In 2,000 the government launched what is now the largest restoration project in history to restore the natural flow of water in the Everglades. And this week the effort was given a major boost when the nation's largest producer of sugar cane announced it was selling two massive tracts of land to the state of Florida and going out of business.
Gov. Charlie Crist, R – Florida: "I can envision no better gift to the Everglades, the people of Florida, and the people of America, as well as our planet, than to place in public ownership this missing link that represents the key to true restoration. Thanks to U.S. Sugar Corporation, we have a strategy to acquire almost 187,000 acres of land. That's almost 300 square miles."
U.S. Sugar will farm the 187,000 acres for six more years before the State of Florida takes possession and begins to protect the land from development and sugar production. U.S. Sugar Corporation currently produces 700,000 tons of cane sugar per year and accounts for 10% of the entire domestic sugar production.
More than 1,700 U.S. Sugar Corporation employees will lose their jobs as part of the landmark deal, although company executives claim stock options, severance packages, and state-based retraining will be offered. Employees and local business leaders have questioned the secret negotiations between U.S. Sugar and the State of Florida.

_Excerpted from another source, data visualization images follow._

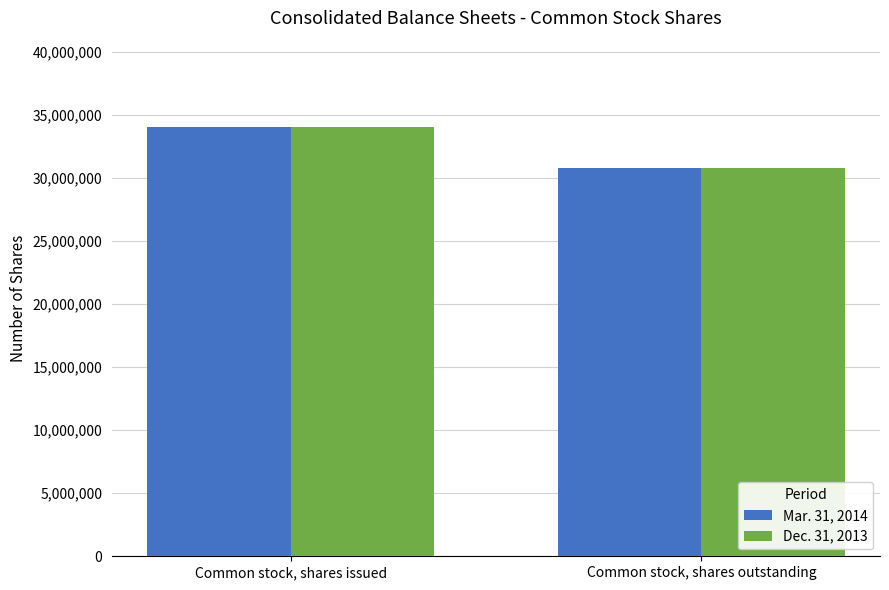

At which category is the sum across all series the highest?

Common stock, shares issued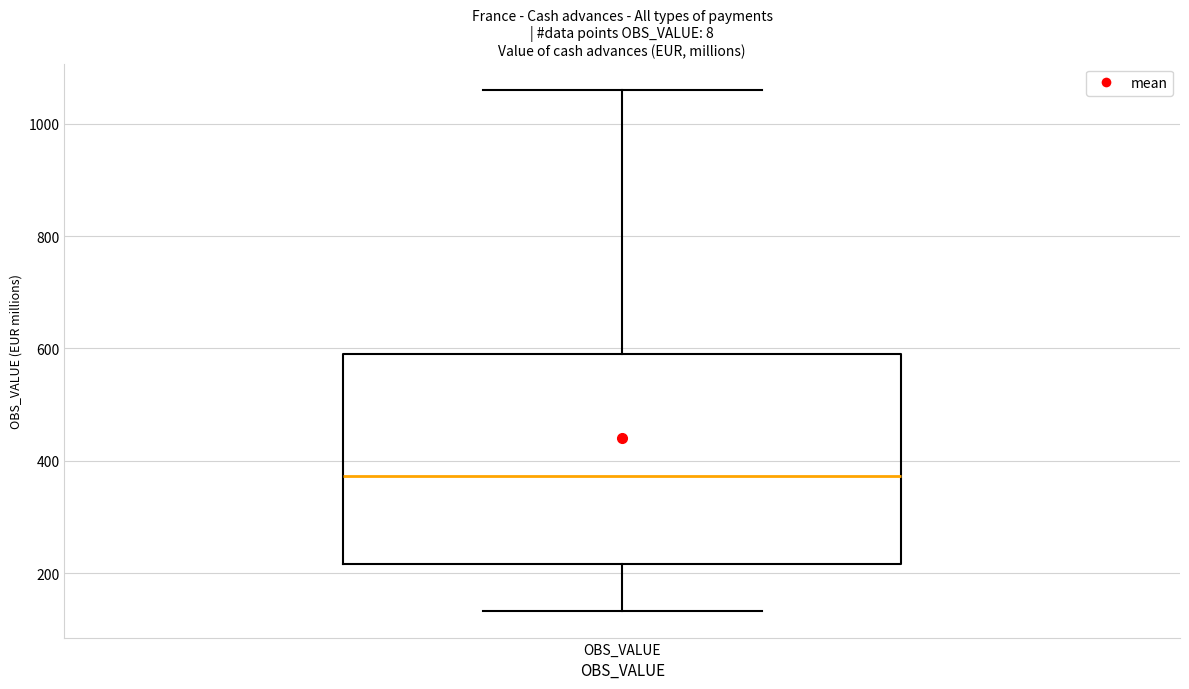

Transcribe this box plot: give where the median line is, the range the box spans, and where the two whiskers end, as read against the y-axis. The values are not printed on the chart, so give them approximately, as read against the axis.

median 380, box 220 to 600, whiskers 140 to 1060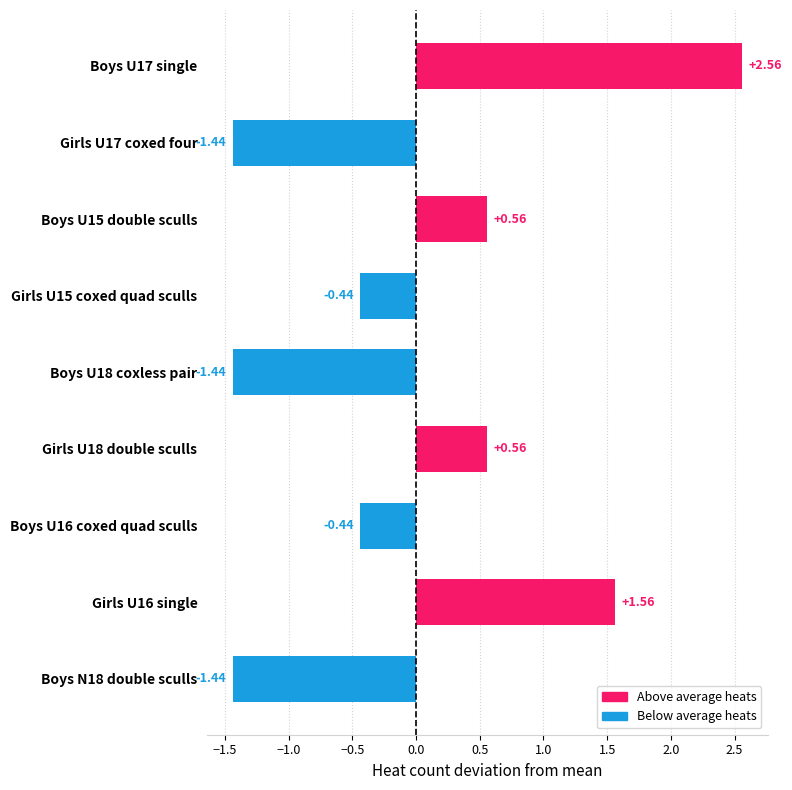

Between Girls U18 double sculls and Boys U16 coxed quad sculls, which is larger?

Girls U18 double sculls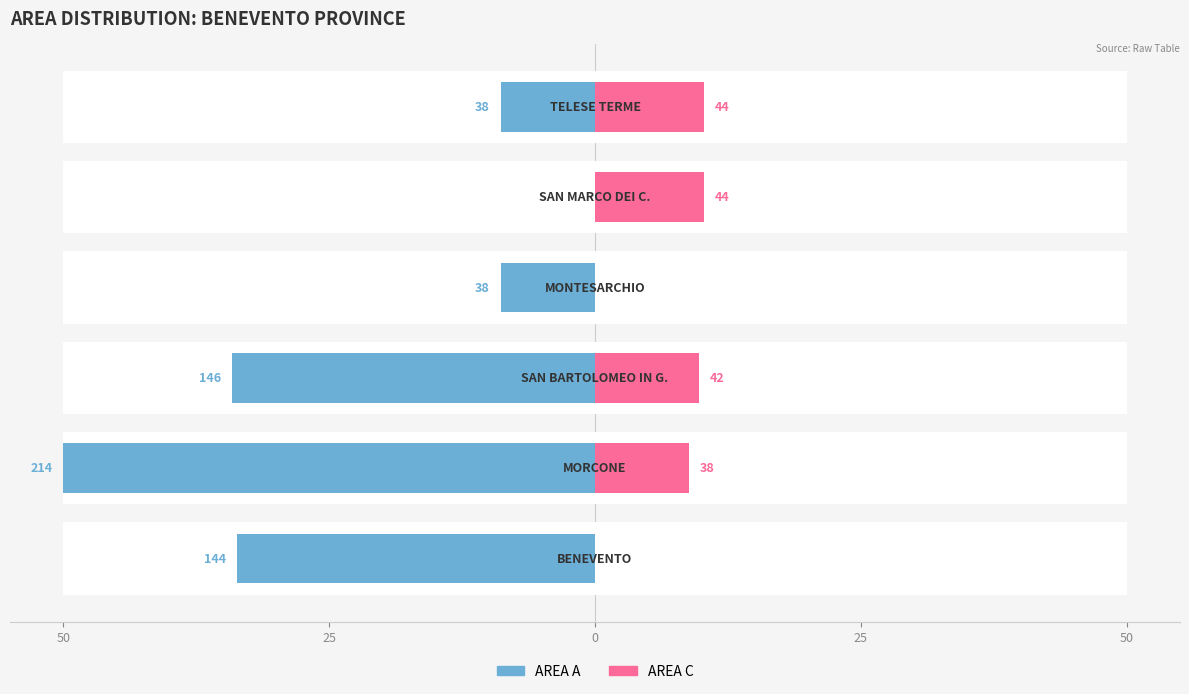

How many data points in AREA A are less than 33?

3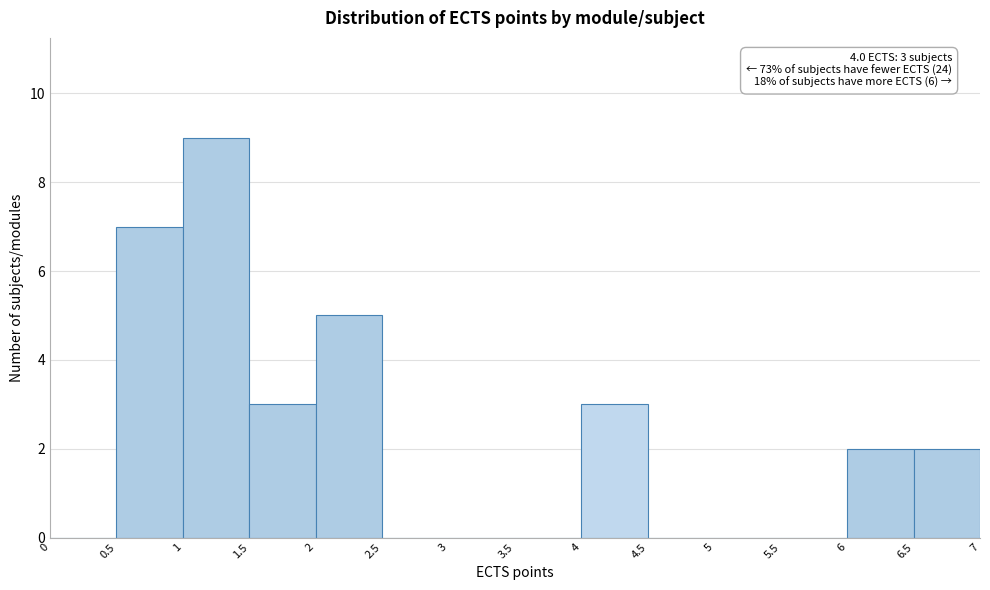

Over which range of the x-axis is the bar tallest?

1 to 1.5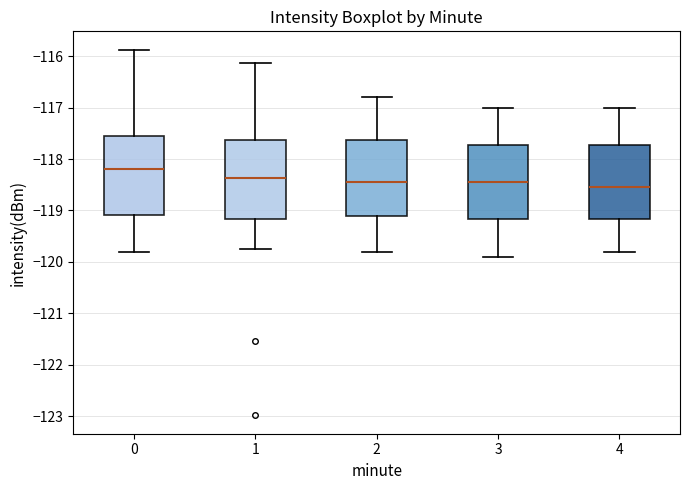

Reading left to right, transcribe this box plot: for each box, give where its median line is, the range the box spans, and where its two whiskers end, as read against the y-axis. The values are not printed on the chart, so give them approximately, as read against the axis.

0: median -118.2, box -119.1 to -117.5, whiskers -119.8 to -115.9
1: median -118.4, box -119.2 to -117.6, whiskers -119.7 to -116.1
2: median -118.4, box -119.1 to -117.6, whiskers -119.8 to -116.8
3: median -118.4, box -119.2 to -117.7, whiskers -119.9 to -117.0
4: median -118.5, box -119.2 to -117.7, whiskers -119.8 to -117.0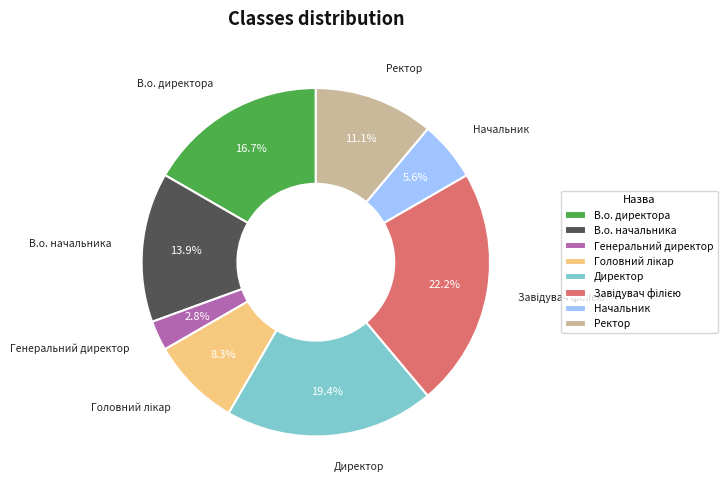

Is it true that В.о. директора is 7% of the pie?

False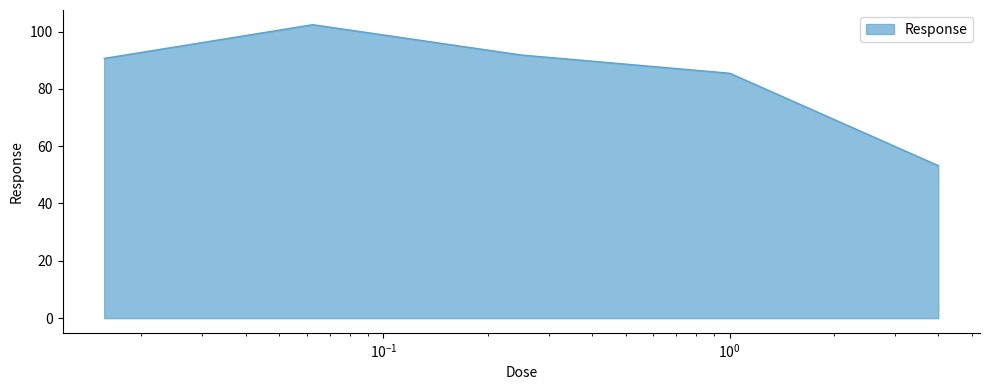

What is the smallest value displayed?

53.2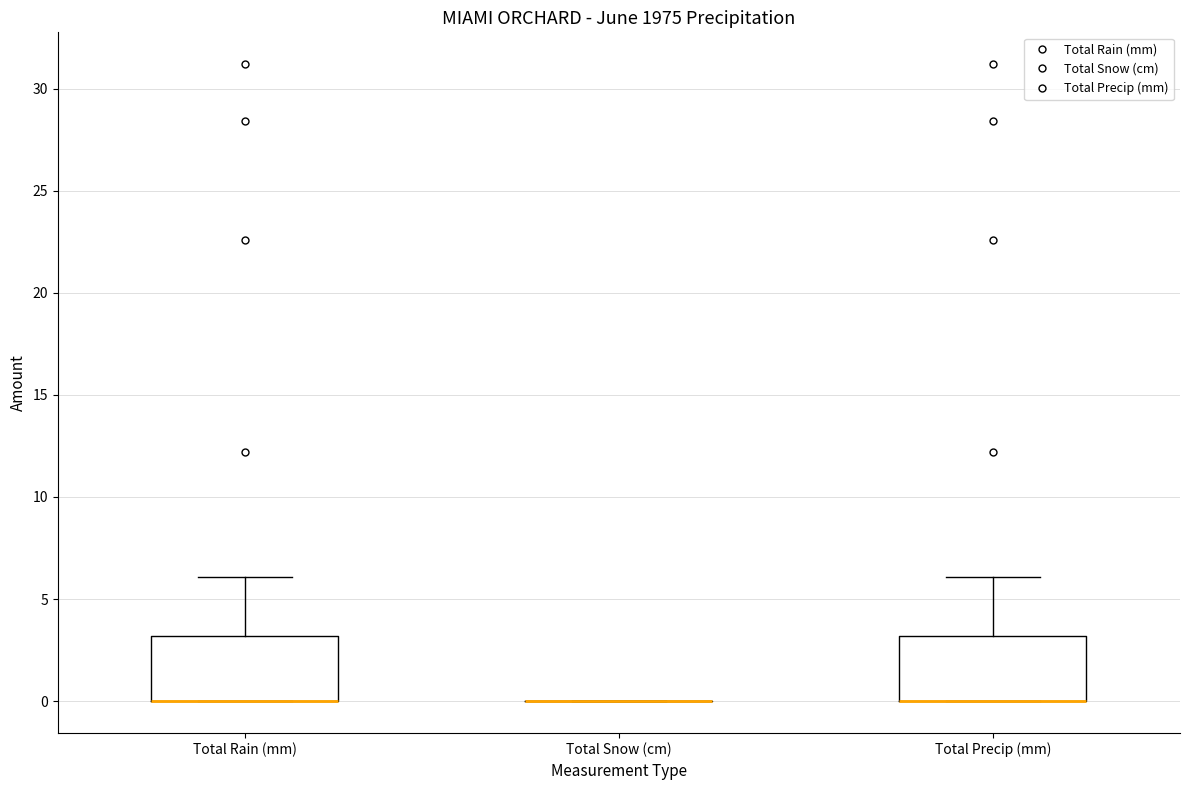

Reading left to right, read every box against the y-axis: the position of its median line, the range the box covers, and the ends of its whiskers. The values are not printed on the chart, so give them approximately, as read against the axis.

Total Rain (mm): median 0 (drawn on the box's lower edge), box 0 to 3, whiskers 0 to 6
Total Snow (cm): box collapsed to a line at 0, whiskers 0 to 0
Total Precip (mm): median 0 (drawn on the box's lower edge), box 0 to 3, whiskers 0 to 6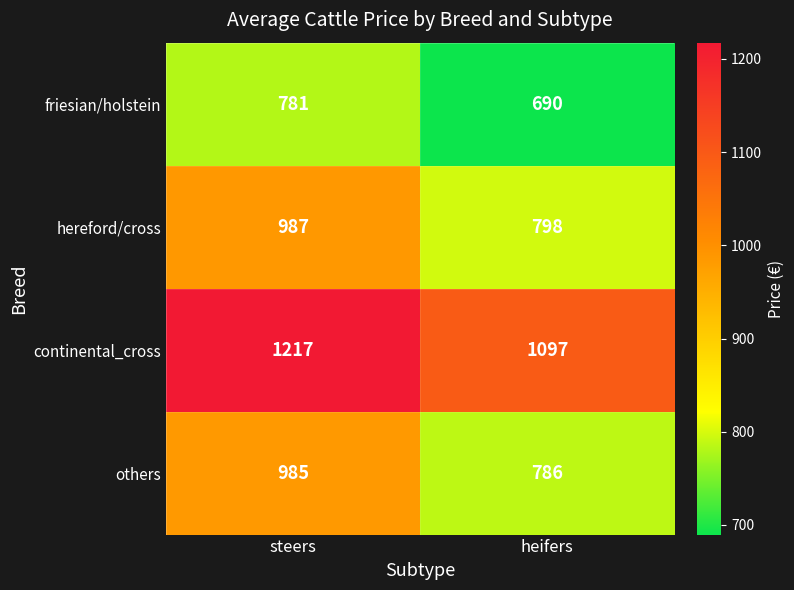

Reading right to left, what are all the values shown in this chart?

friesian/holstein: 690	781
hereford/cross: 798	987
continental_cross: 1097	1217
others: 786	985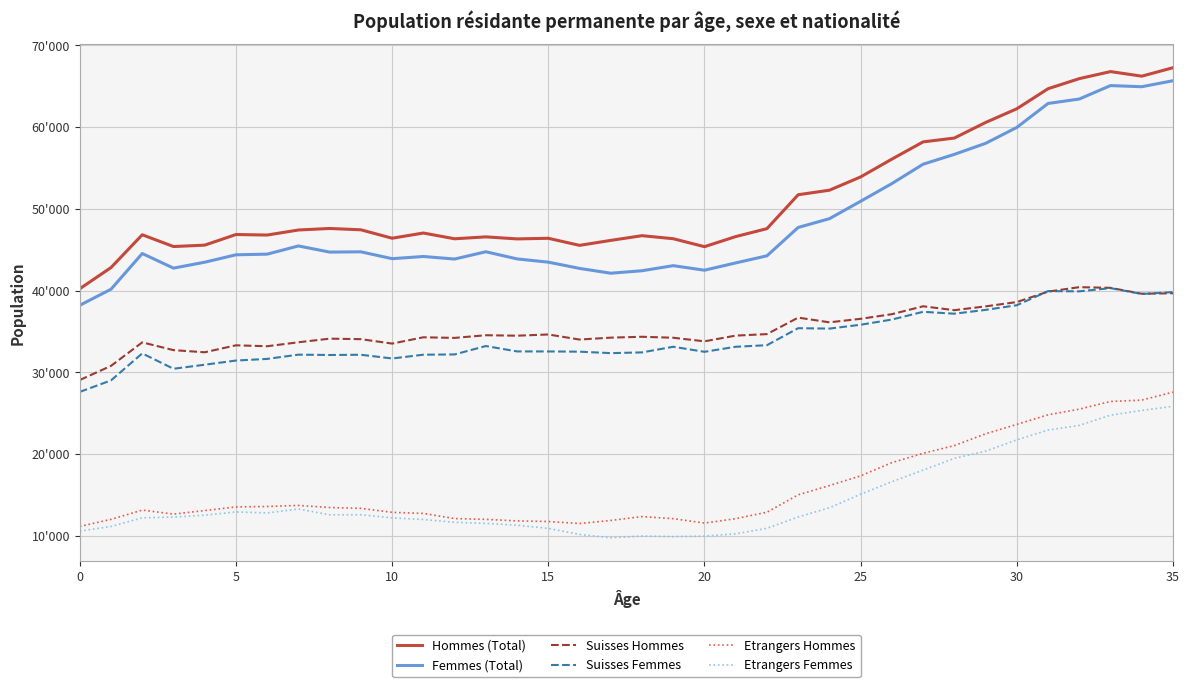

What is the sum of all Femmes (Total) values?

1750429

Some local taxpayers accuse the State of "bailing out" a floundering sugar industry – a claim refuted by company executives.
U.S. Sugar points the finger at cheap foreign imports from countries like Brazil and Thailand as a major pressure on industry profits. But Florida Governor Charlie Crist emphasizes the main purpose of this week's decision was environmental and not economic.
Environmental concerns have haunted much of Southern Florida and the Everglades for years. Farms and land development have impeded the natural flow of water through the wetlands. Environmental groups blame farm fertilizers and other chemicals for causing additional damage to the region known as the "River of Grass".
Everglades restoration has developed massive funding shortfalls in recent years. In 2000, the U.S. Congress approved $7.8 billion over a 30 year span to revitalize the region. But rising real estate and construction costs have sent those figures skyrocketing.
Under the current Florida-U.S. Sugar negotiations, state officials say they'll build a network of reservoirs and marshes to filter water flowing into the Everglades. Florida environmental groups claimed victory this week but concede Everglades protection and revitalization is far from completion. The State of Florida plans further negotiations with U.S. Sugar Corporation as well as a series of individual farms throughout Southern Florida.